“What’s in it for me?”
That’s what your clients and potential clients want to know about your social media (SM) strategy. Why should anyone read your blog, follow you on Twitter, or check your board on Pinterest?
And perhaps you’re wondering, “Why should I bother?”
Social media takes time. However, if you organize it right and do it well, it doesn’t have to take too much time. Social media is happening, whether you are participating or not. And eventually you could lose clients to people who are paying more attention to it that you are. So here are five quick tips to keep you in the Social Media game.
1. State your purpose.
Don’t just jump in without knowing what you want to accomplish. Your communication will be random and unfocused. Do you want to attract new clients (of course you do!)? Get referrals from past clients and business colleagues? Raise your profile in the business community? Reach people outside your geographic area? Put your top three objectives in writing, very simply: My intention for using social media is (1)_______; (2)________; (3)_________. Keep this purpose always in front of you while you’re developing your content.

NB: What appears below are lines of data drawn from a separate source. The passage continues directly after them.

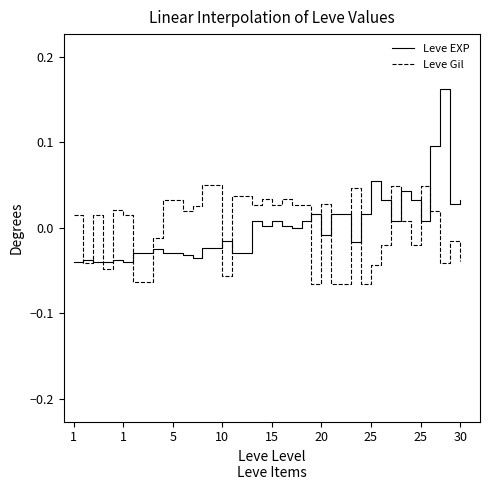

After their last crossing, which series has the higher values: Leve EXP or Leve Gil?

Leve EXP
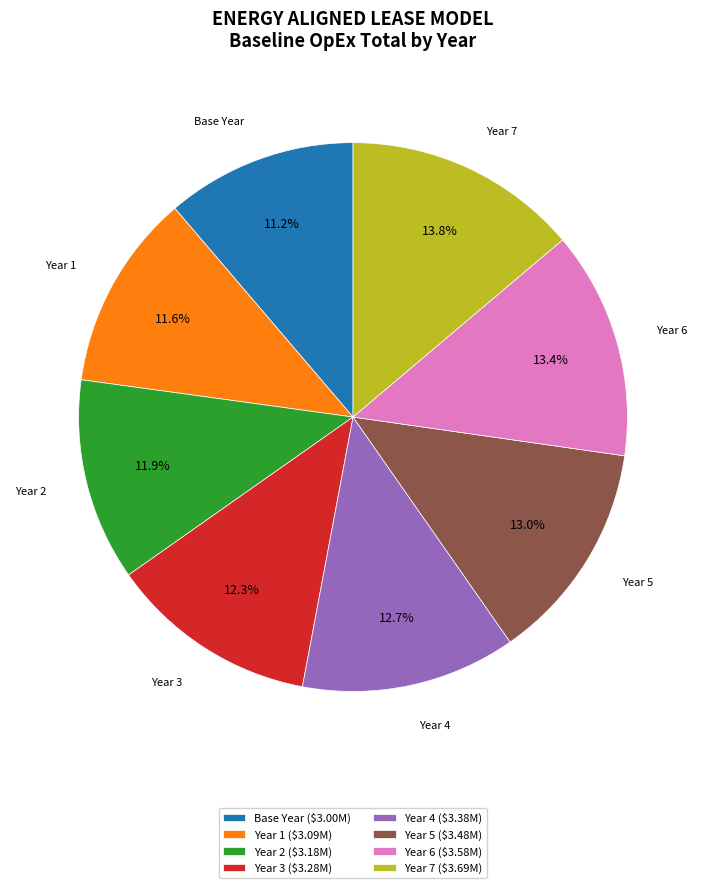

Does Year 2 ($3.18M) account for over 50% of the chart?

No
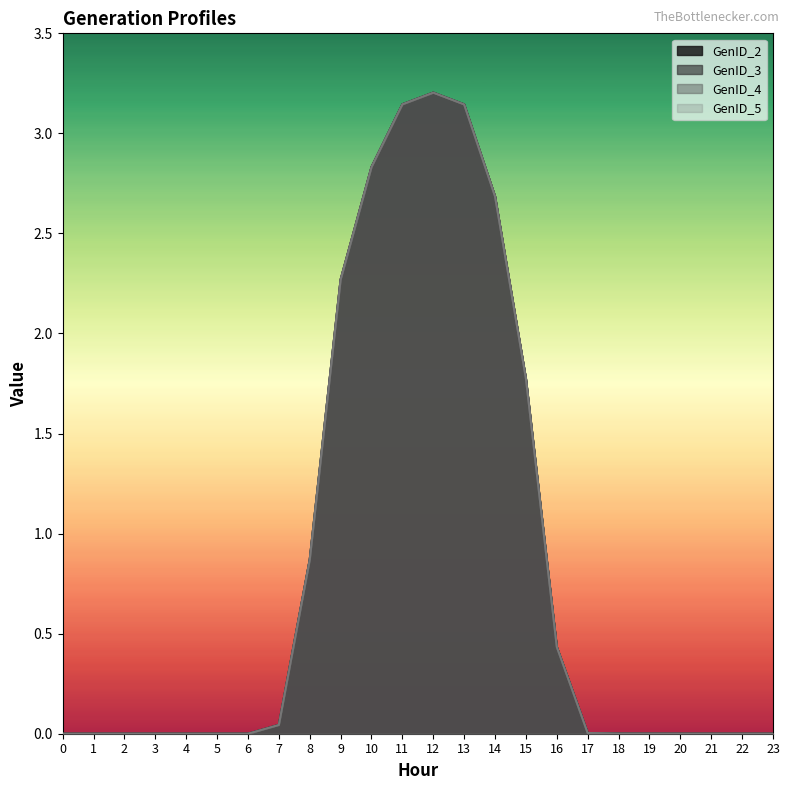

Which has a higher value, 7 or 17?

7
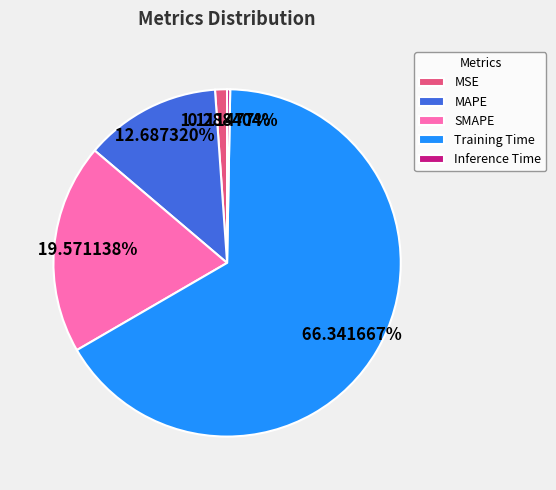

To the nearest percent, what is the average slice percentage?

20%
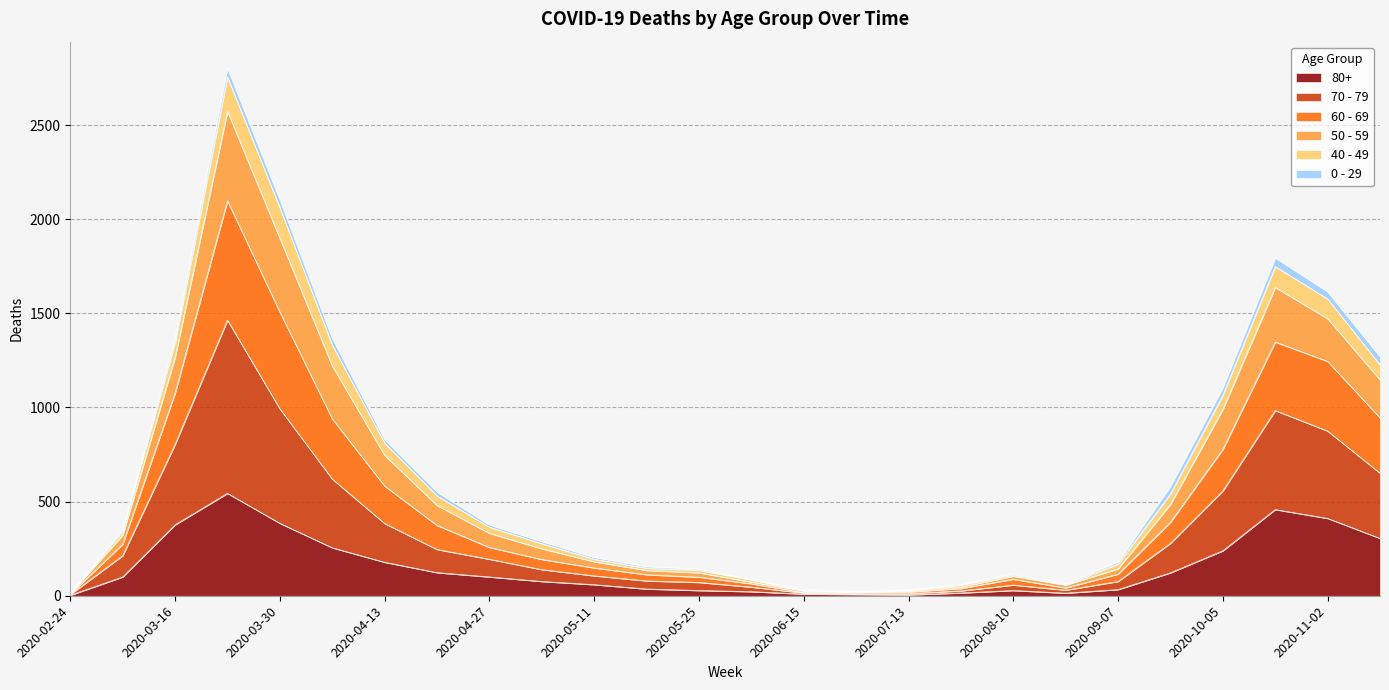

Is the value of 80+ at 2020-07-13 greater than the value of 60 - 69 at 2020-03-09?

No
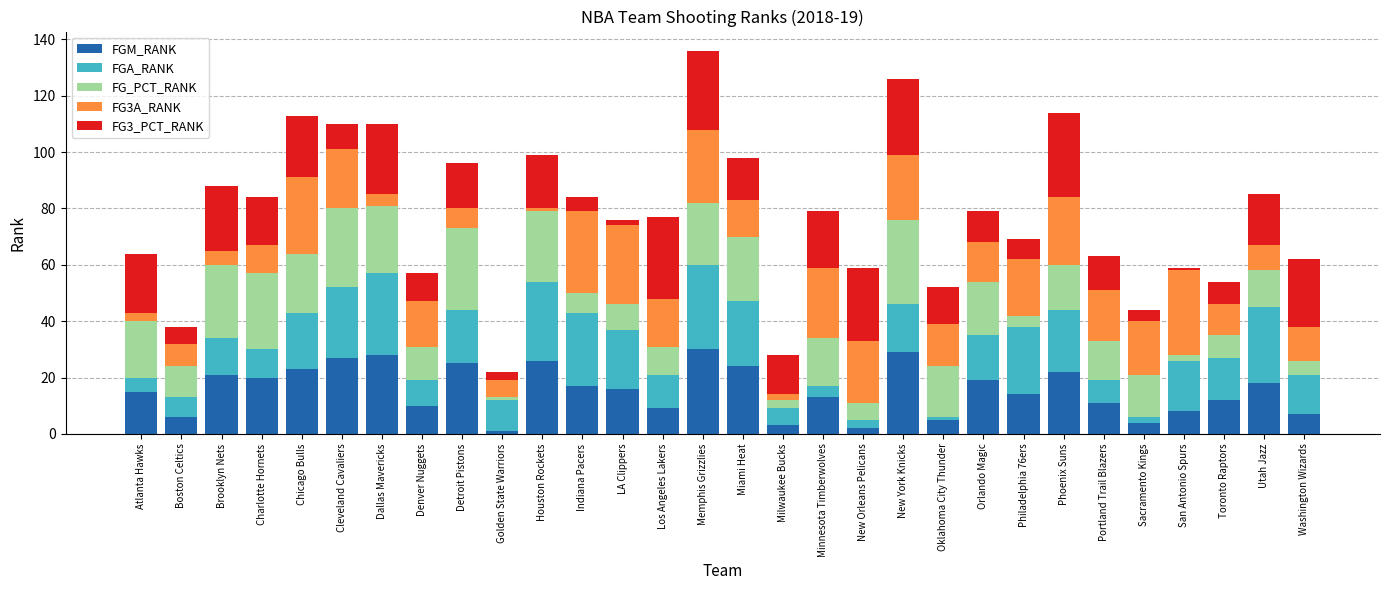

What is the difference between the maximum and minimum values in the FGM_RANK series?

29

2. Use your web site as the hub.
Make sure it’s attractive and up to date. Make it interactive—clients must have quick access to you from your web site. Don’t bury the “Contact Me” link in eight point type at the bottom of the page—it gives people the impression you don’t want them to reach you easily. If you have a blog, it should be part of your web site. Have a link for reader comments so you’ll know who’s reading and what they think. Then slice and dice your web site content for your other SM outlets. Post a teaser line from your latest blog on Twitter. Send an excerpt in your email newsletter with a link back to your site.
Cyberspace is littered with lonely sites that have been abandoned by people who didn’t have a plan.
3. Provide something of value.
Touting your newest listings is NOT the purpose for using social media. People will be more likely to look at your listings after you’ve given them something they can use, whether it’s a review of a hot new local restaurant, a coffee gift card if they leave their email, or news about local street closures or construction projects.
4. Write it right.
One of the cardinal sins of bloggers and other SM users is carelessness about the way they write. Text-speak shorthand and acronyms are fine for high school kids, but you are a professional. You don’t have to be Shakespeare, but you do need to use correct grammar and spelling. Your word processing program has spell check and grammar check functions so use them. Hint: if it’s underlined in green (grammar) or red (spelling) there’s a problem somewhere. If you’re not confident about your writing, take a quick refresher course or ask a friend or colleague to proofread before you post.
5. Plan ahead.
Develop a list of five to ten topics or titles and have them ready to go or at least outlined. Blog posts don’t have to be long—200 to 500 words is fine. Short, snappy, and useful is the key. Tips for sellers and buyers, updates on current market conditions, client success stories—all these will keep people coming back for more.
Social media is not a sprint, it’s a marathon. It takes long term commitment. Cyberspace is littered with lonely sites that have been abandoned by people who didn’t have a plan. Follow our simple guidelines and you won’t be one of them.